What is this?
Stretching of the urethra or the urethral opening for narrowing resulting in a poor urinary stream
What alternatives are there?
Surgical enlargement of the urethral opening, optical urethrotomy, self-dilatation, observation
What to expect before procedure
You will usually be admitted on the same day as your surgery although some patients require admission on the day before surgery. You will normally receive an appointment for pre-assessment, approximately 14 days before your admission, to assess your general fitness, to screen for the carriage of MRSA and to perform some baseline investigations. After admission, you will be seen by members of the medical team which may include the Consultant, Specialist Registrar, House Officer and your named nurse. You will be asked not to eat or drink for 6 hours before surgery and, immediately before the operation, you may be given a pre-medication by the anaesthetist which will make you dry-mouthed and pleasantly sleepy.
What happens during the procedure?
Normally, a full general anaesthetic will be used and you will be asleep throughout the procedure. In some patients, the anaesthetist may also use an epidural anaesthetic which improves or minimises pain post-operatively. The urethra or urethral opening is stretched using metal or plastic dilators after passing local anaesthetic jelly to numb and lubricate the passage.
After the procedure
The urethra or the opening of the urethra are stretched using a variety of instruments. It may be necessary to insert a catheter in the urethra (water pipe) after the procedure. Average hospital stay is 1 day unless a catheter is inserted when it is 2 days.
Potential side effects
When you leave hospital, you will be given a draft discharge summary of your admission. This holds important information about your inpatient stay and your operation. If, in the first few weeks after your discharge, you need to call your GP for any reason or to attend another hospital, please take this summary with you to allow the doctors to see details of your treatment. This is particularly important if you need to consult another doctor within a few days of your discharge. When you get home, you should drink twice as much fluid as you would normally for the next 24-48 hours to flush your system through. You may find that, when you first pass urine, it stings or burns slightly and it may be lightly bloodstained. If you continue to drink plenty of fluid, this discomfort and bleeding will resolve rapidly.
What to look out for
If you develop a fever, severe pain on passing urine, inability to pass urine of worsening bleeding, you should contact your GP immediately.

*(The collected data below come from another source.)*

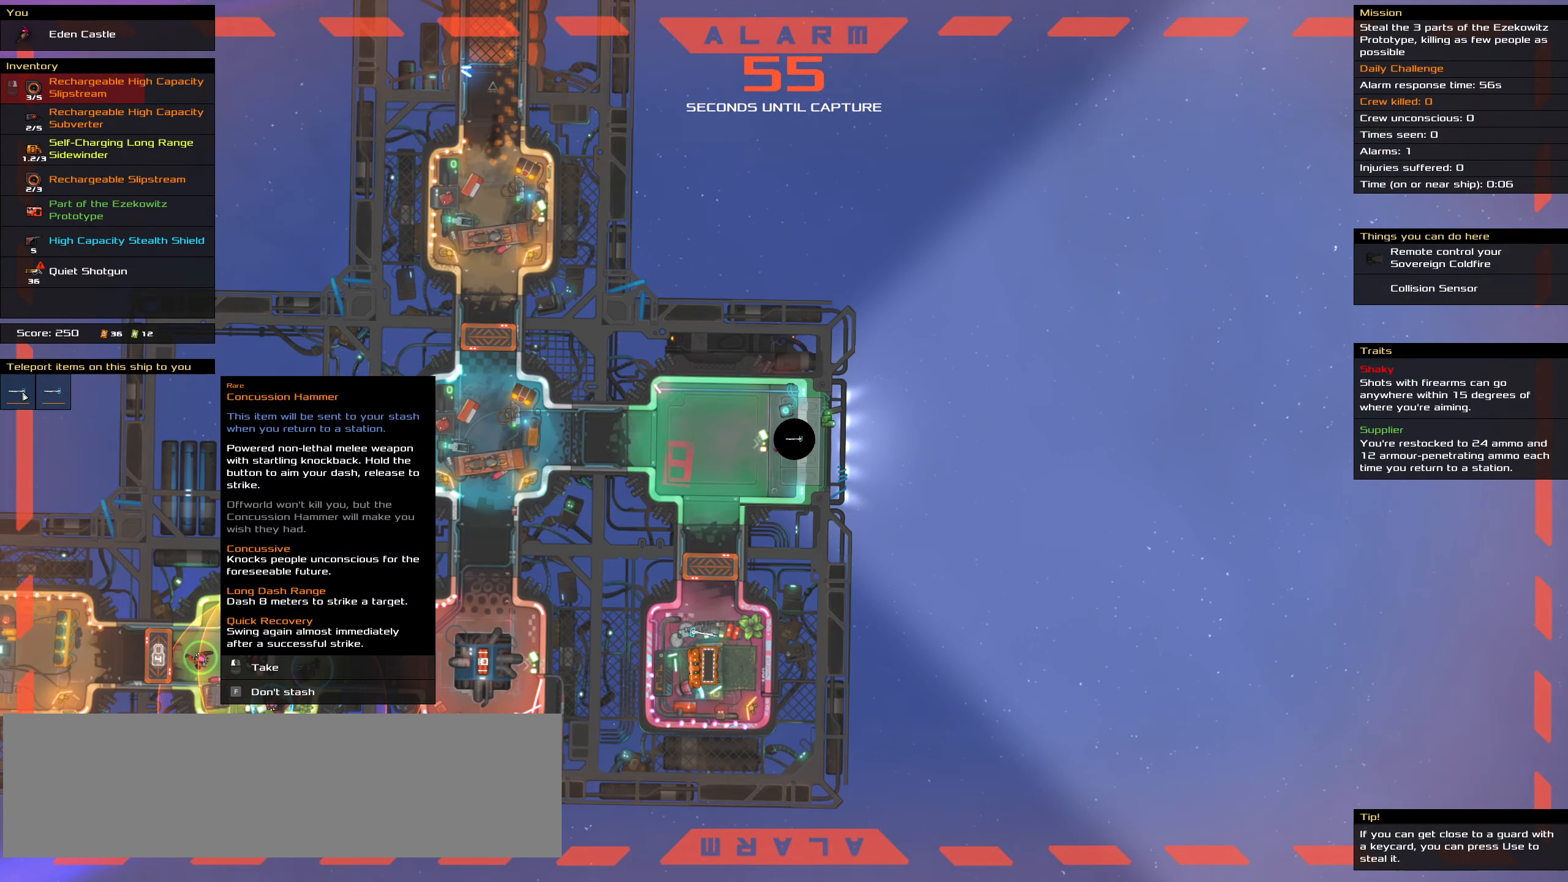
{"keys": ["ctrl_l"], "mouse": [], "events": [[166, "mouse_left", "down"], [216, "mouse_left", "up"]]}
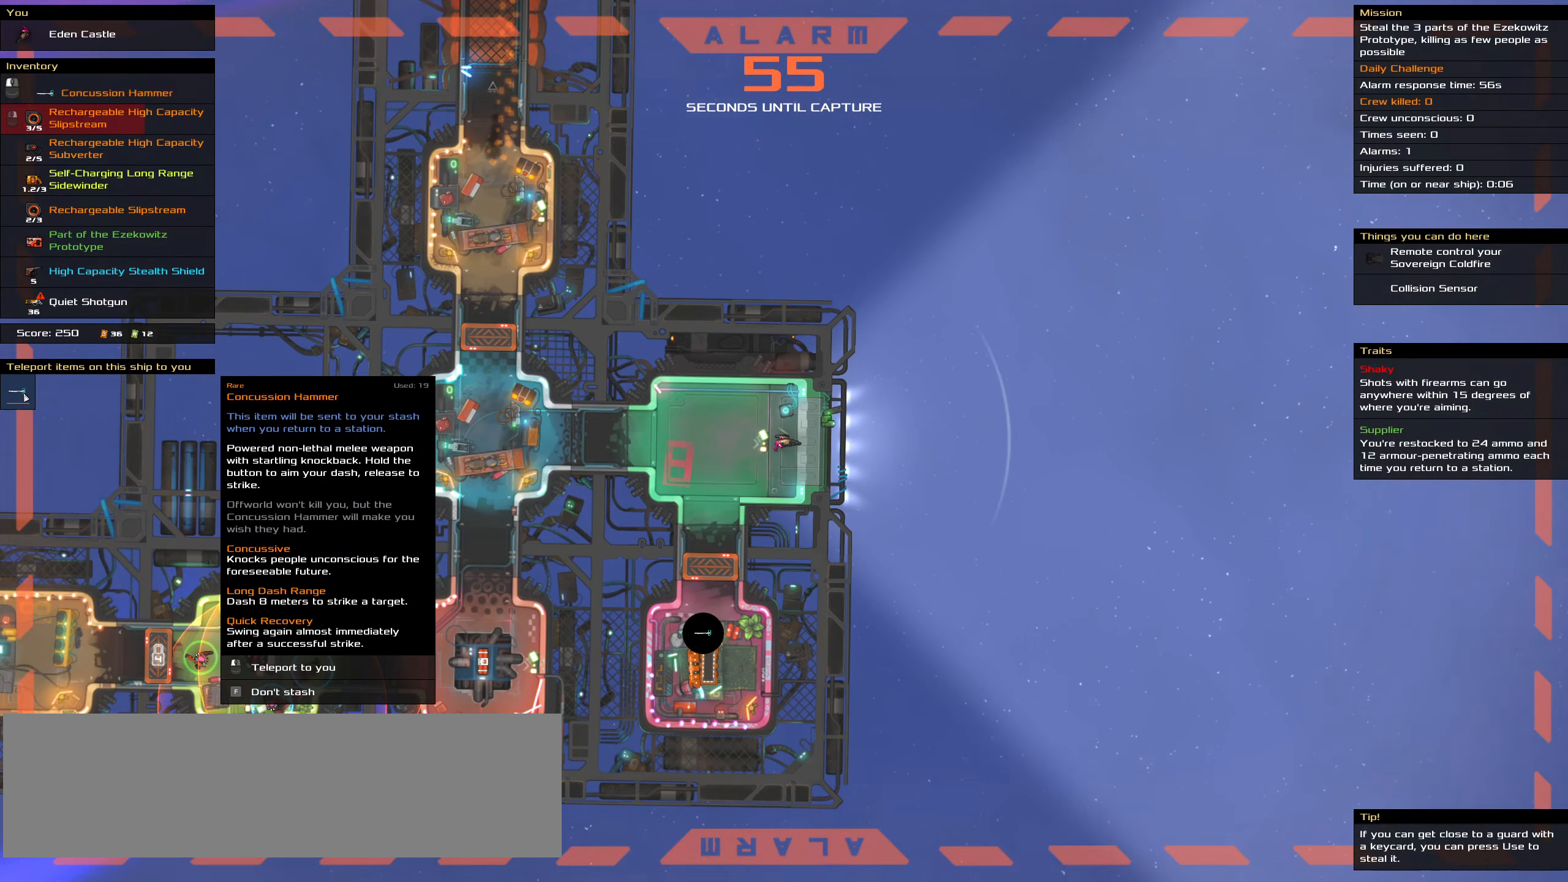
{"keys": ["ctrl_l"], "mouse": [], "events": []}
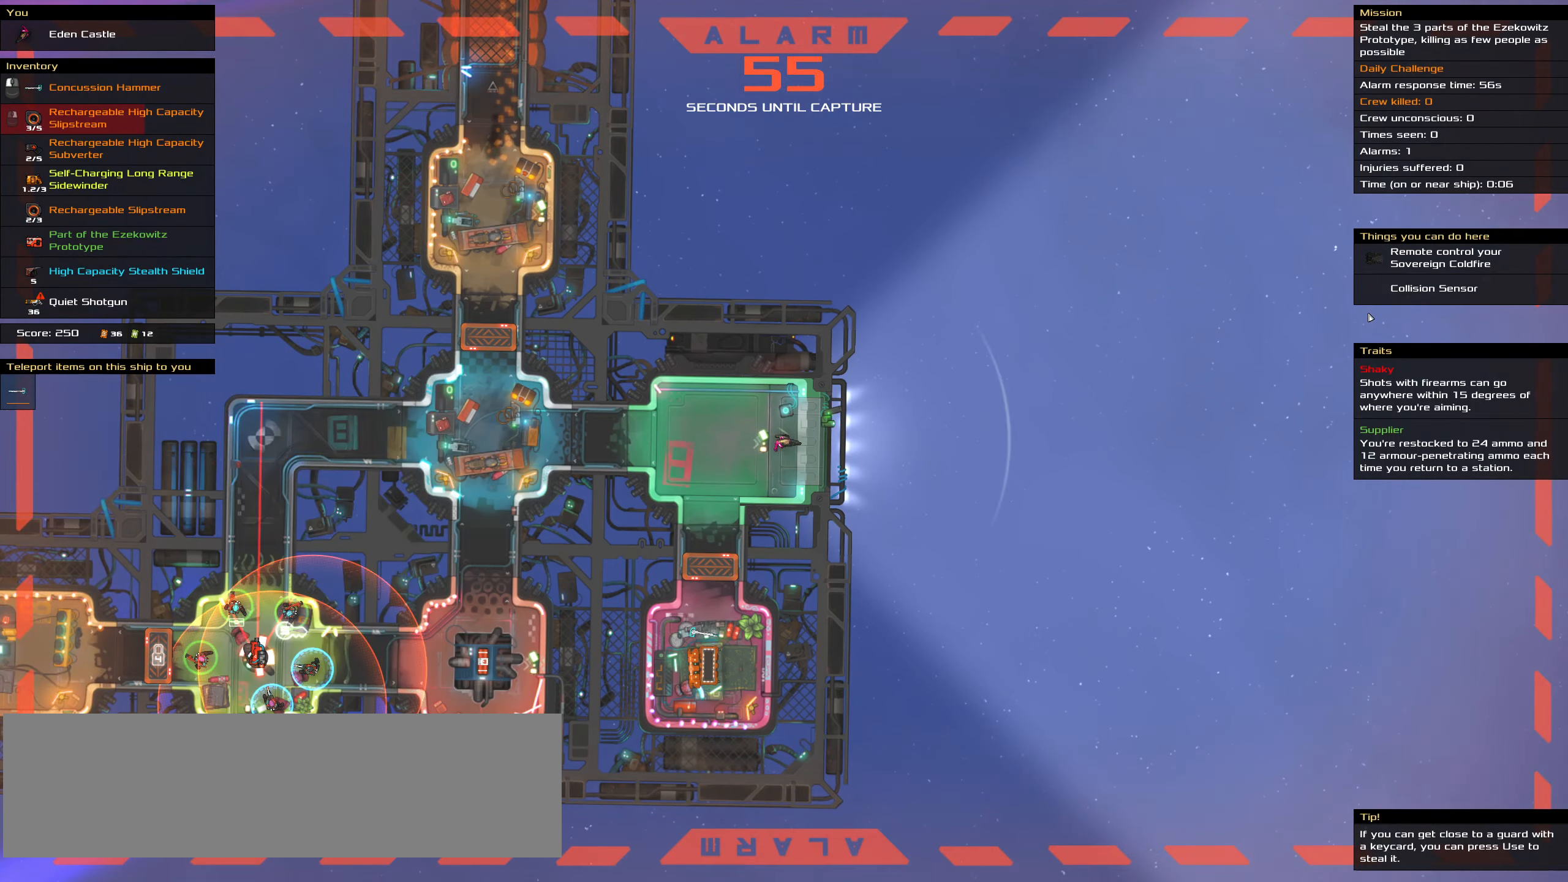
{"keys": ["ctrl_l"], "mouse": [], "events": []}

It is likely that you will need to learn to pass a slippery catheter or spigot into the penis to help the widened urethra stay open. You will be instructed in this technique by the Specialist Nurses in the clinic, approximately one week after your discharge from hospital. Depending on the underlying problem, an outpatient appointment, further treatment or another admission may be arranged before you leave the hospital. Your Consultant or named nurse will explain the details of this to you.
There is no specific research in this area at the moment but all operative procedures performed in the department are subject to rigorous audit at a monthly Audit & Clinical Governance meeting.